The Kate and Anna.
In this case the defendant party does not dispute that an indemnity is due to the owner of the vessel for the seal skins confiscated, but it disagrees with the party claimant upon the price of the skins.
Now, it was shown in the memorandum that the skins taken from aboard this vessel in the beginning of the season were sold at the rate of $14 each. This fact is not denied by the defendant party. It is content with the argument that the skins in question were not upon the London market, but in Bering Sea, and that the price should be reduced on account of that fact, because it would have cost something to transport them from where they were seized to London; consequently it proposes the price of $10 apiece.
The defendant party does not show whereon it bases this estimate of the cost of transporting the skins to London; but in any case, no claim for the reduction of price should be admitted.
The owner had the right to transport the skins in any way he chose, and the price he received in the beginning of the season, viz, $14 apiece, is the only just estimate for his cargo.
The defendant party denies the sworn testimony of the master of the Kate and Anna concerning the orders which were given him by the commander of the Russian cruiser. It was shown that Captain Lutjens, as owner of the vessel, is a responsible man, and his sworn testimony should be believed until disproved.
He emphatically swore that the commander of the cruiser ordered him to “stop sealing and go home.” This is denied by the defendant party, but without producing sufficient evidence to refute Lutjens’s declaration. No denial on the part of the commander of the cruiser has been submitted, although it would have been easy to produce if the officer had been ready to solemnly deny that he had used that language.
The log book of the cruiser shows that the commander obtained an agreement signed by the master of the schooner “not to kill seals in Russian waters.”
The question here is what the captain considered “Russian waters.” He inscribed in the schooner’s log book that “he was seized in 54° 9′ north latitude and 168° 21′ east longitude, though not exactly in Russian waters;” that is to say, that Russia claimed jurisdiction over the waters near the point where the seizure occurred, and which the defendant party does not deny was more than 30 miles from the Russian coasts. So it appears that the waters which are considered as belonging to Russia were well beyond ordinary marine jurisdiction.
It is quite probable that the report signed by the master of the Kate and Anna could be produced, and if it were of a character calculated to refute the statements of the master of the schooner it is difficult to [Page 361]understand why it was not presented as evidence in the counter memorandum.
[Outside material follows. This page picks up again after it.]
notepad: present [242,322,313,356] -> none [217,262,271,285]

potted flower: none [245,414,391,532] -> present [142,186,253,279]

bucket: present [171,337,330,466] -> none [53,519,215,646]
In fact, the latter is the document in the Russian language which Captain Lutjens swore he was forced to sign, and which he did not understand.
But the arbitrary act of the commander of the cruiser in confiscating these skins on the grounds, as he himself said, that Lutjens could not prove that he had not taken them within Russian waters, although he had no reason for the supposition, showed the master of the schooner the sort of treatment he might expect if he should again be overhauled by a Russian cruiser.
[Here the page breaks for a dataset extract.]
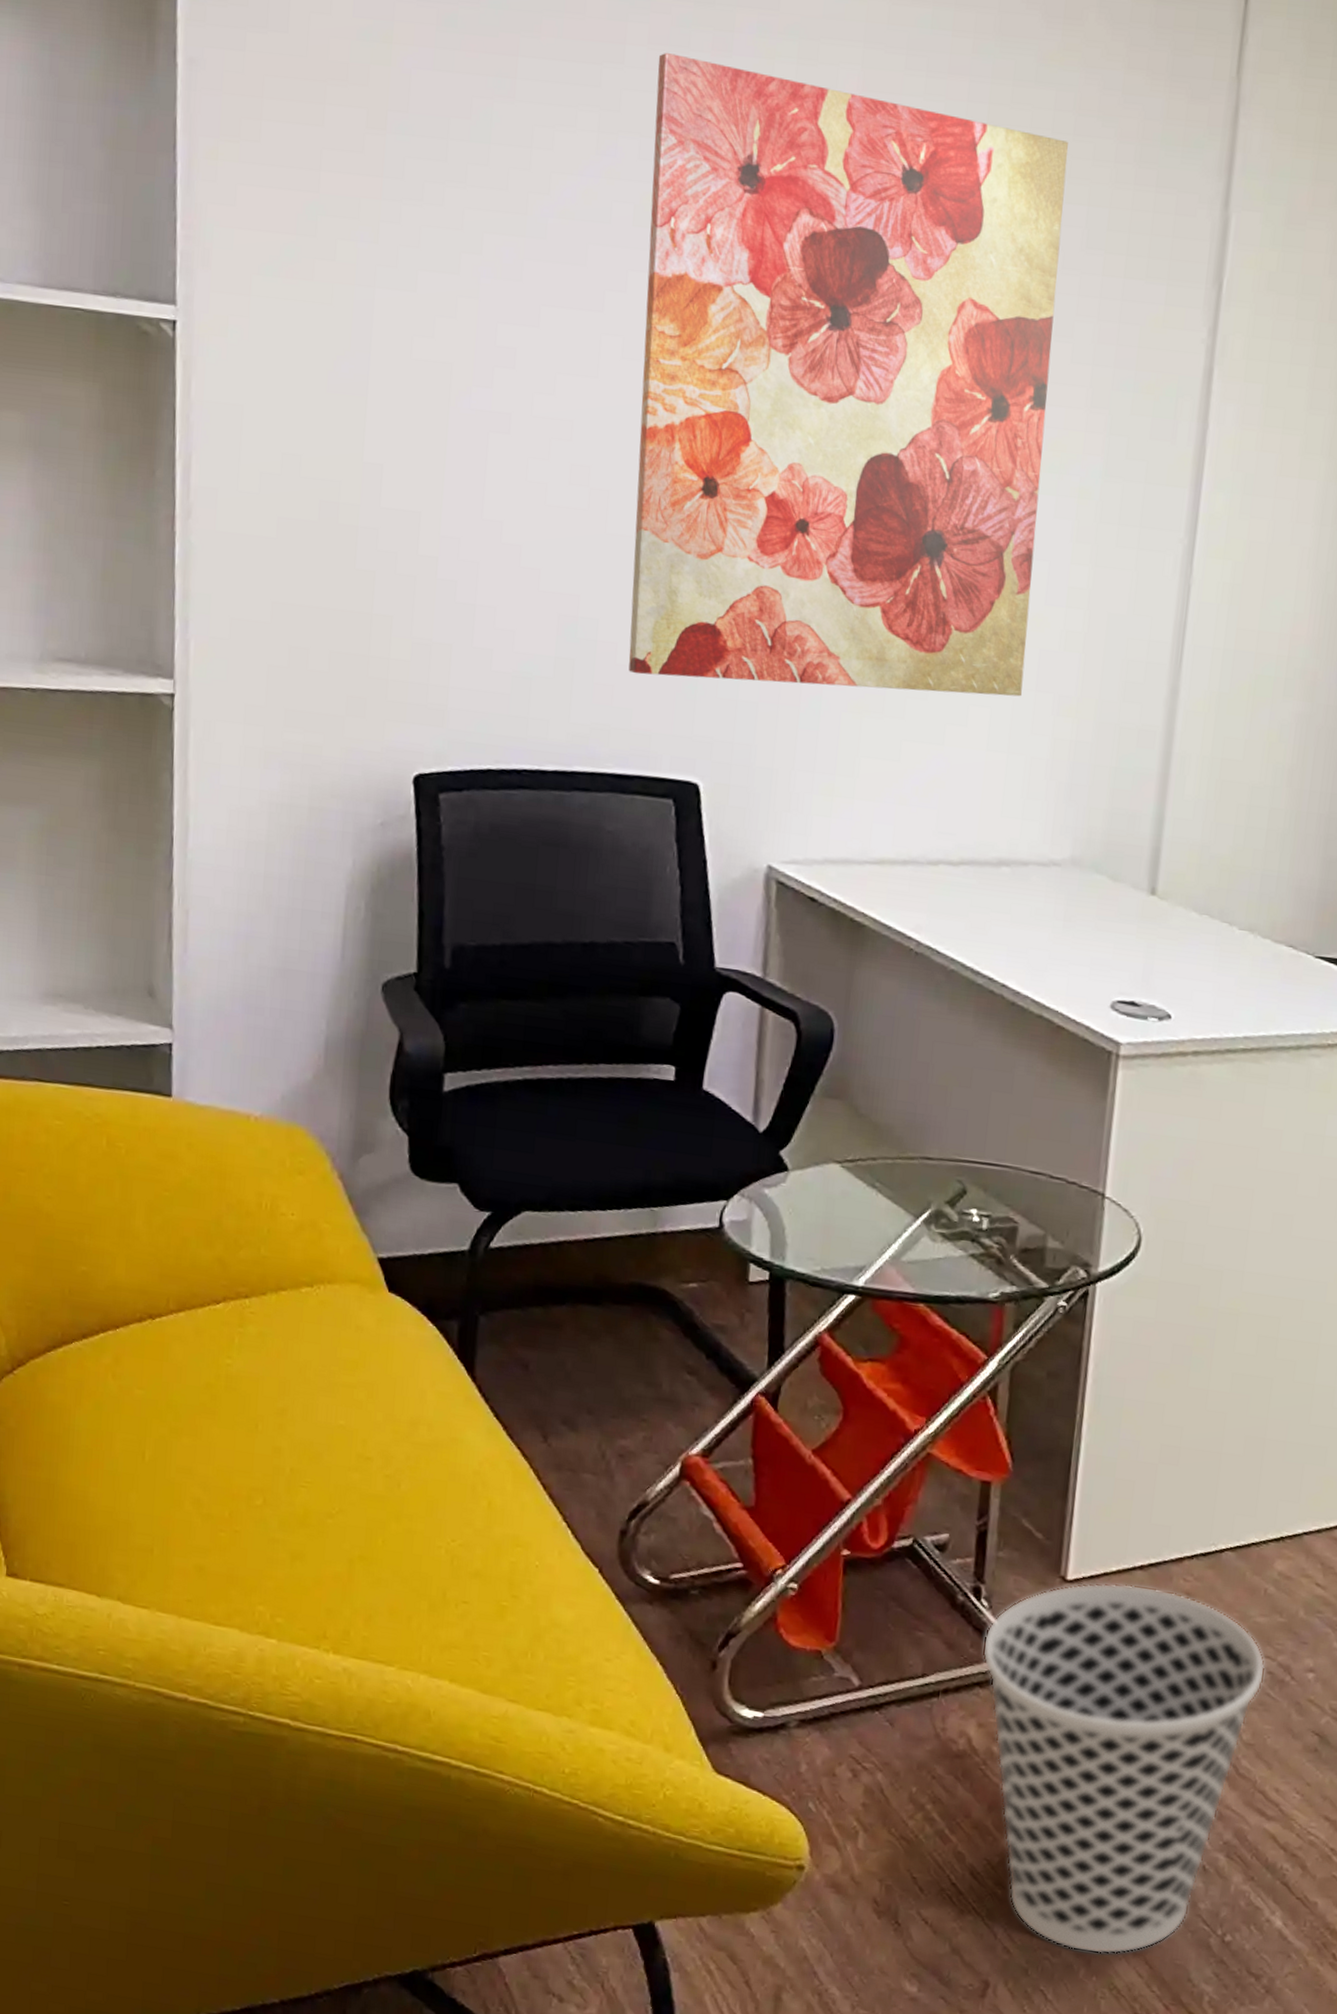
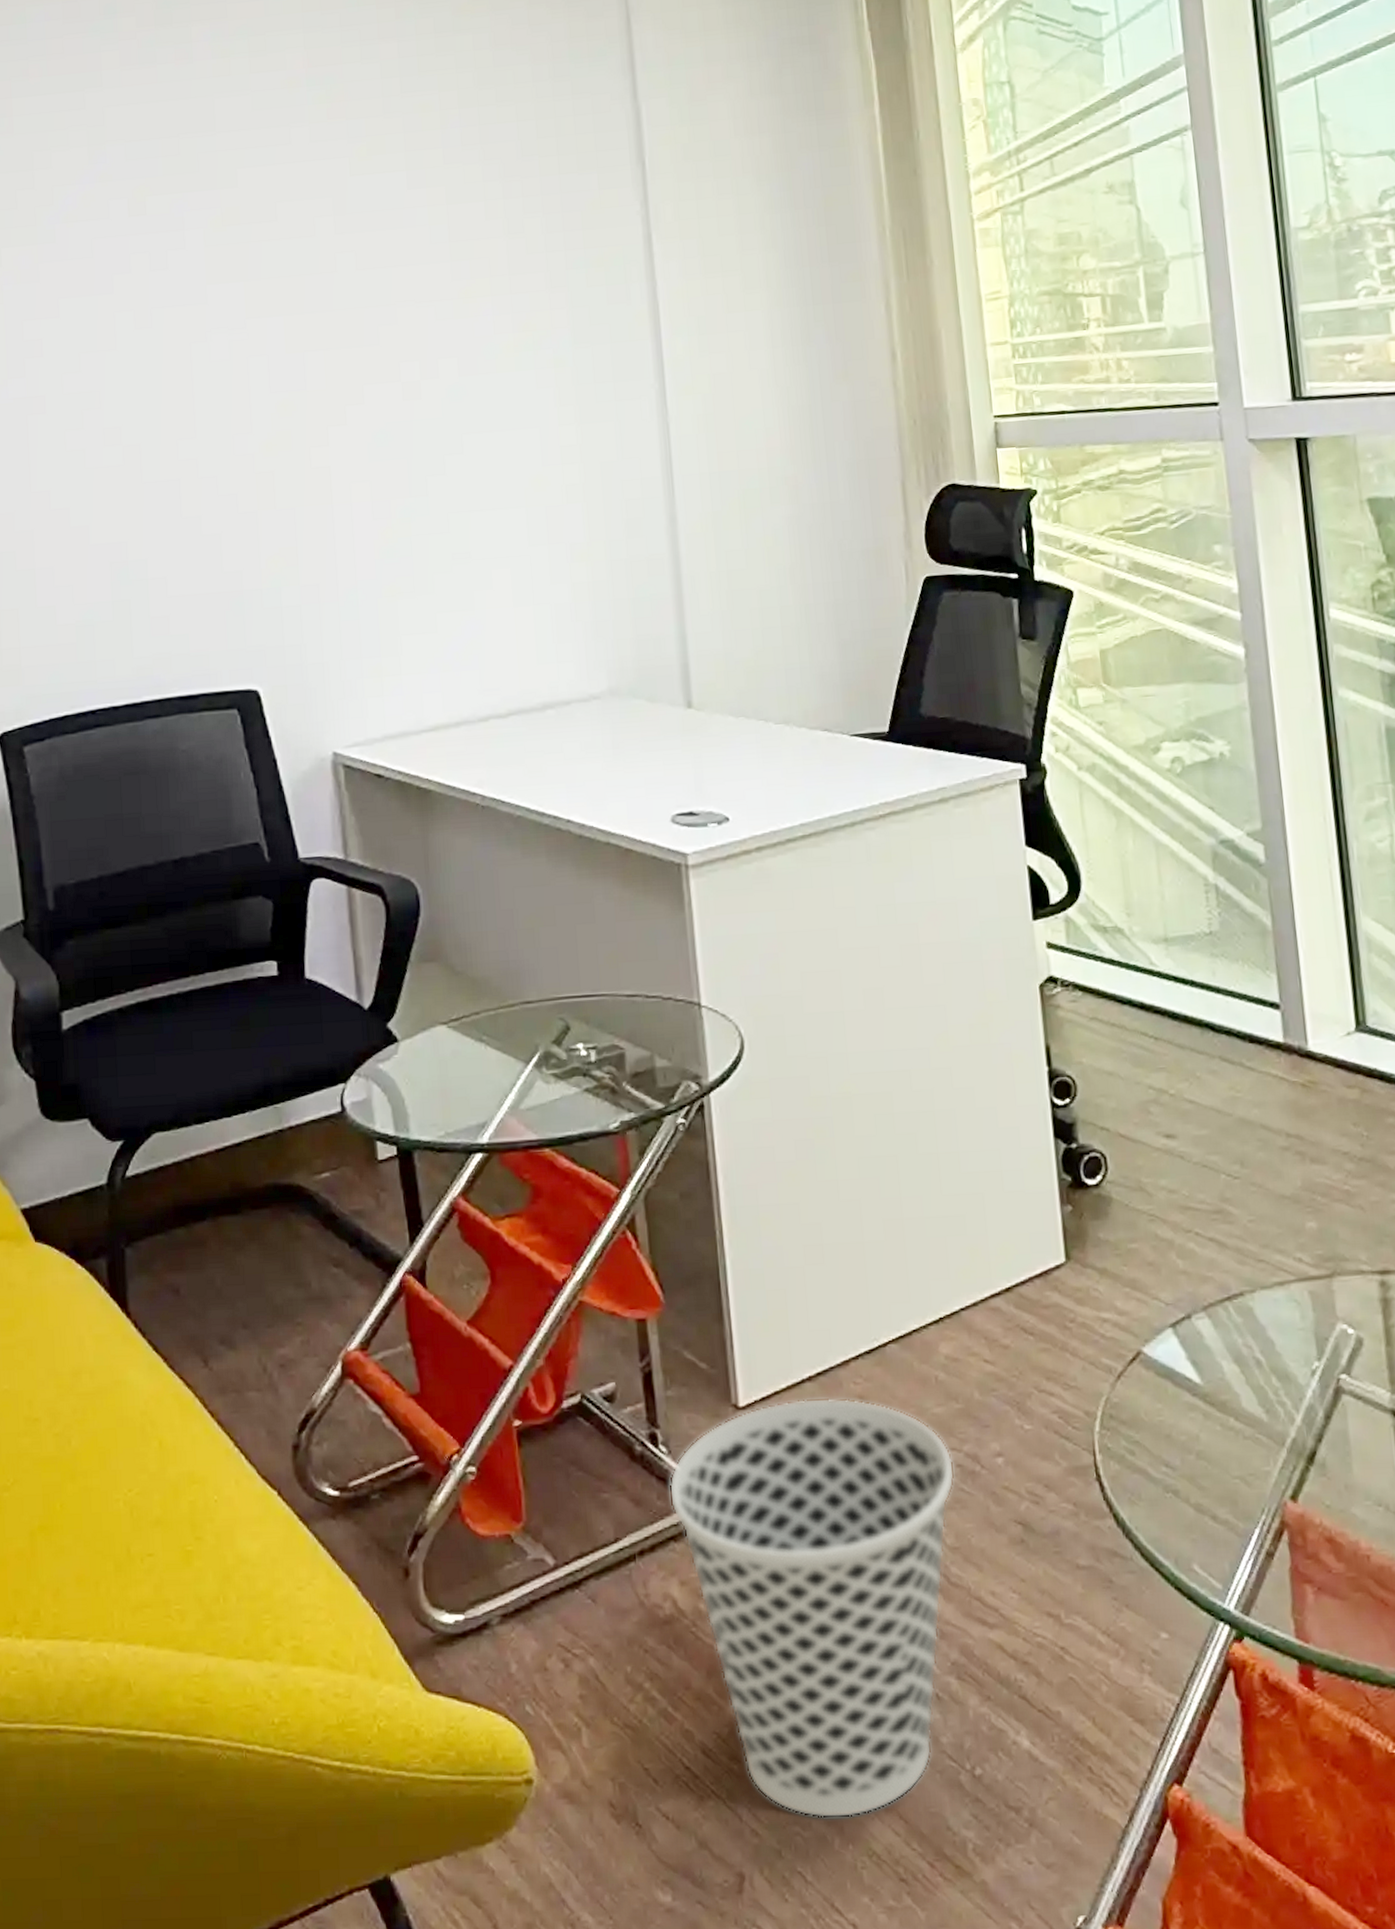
wall art: present [628,52,1068,697] -> none [131,69,536,602]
It is not to be supposed that the owner and master of the vessel would abandon his business in the middle of the season if he had been allowed the liberty of continuing it. The testimony submitted in the memorandum in support of the claims for the seizure of the James Hamilton Lewis, Exhibit F of said case, again cited here, shows plainly that Lutjens had no need to enter Russian jurisdictional waters to carry on his business. The only reasonable explanation of the abandonment of his voyage is found in his sworn declaration, viz, that he was ordered by the commander of the Russian cruiser to “stop sealing and go home.”
Moreover, the admission of the defendant party that an indemnity is due for the seal skins confiscated by Captain de Livron constitutes a distinct admission that the position taken by the latter that the onus probandi that the skins were not taken in Russian waters—that is to say, were not stolen—rests upon the master, is not tenable. It may be added that an officer whose views of personal rights are such that he considers one must prove that the goods in one’s possession are not stolen in order to retain legitimate possession of them, would seem to be capable of entertaining different views from other people on the subject of navigating and fishing at sea.
The question of measuring the damages by loss of catch has been considered in the memorandum as well as in the preamble of this rejoinder to the counter memorandum.
The case of the defendant party must be considered as being entirely presented, in view of the fact that the terms of the protocol do not admit of the party claimant presenting new proofs.
The party claimant therefore rests in the firm belief that the honorable arbitrator will in his award allow the total amount of indemnity claimed.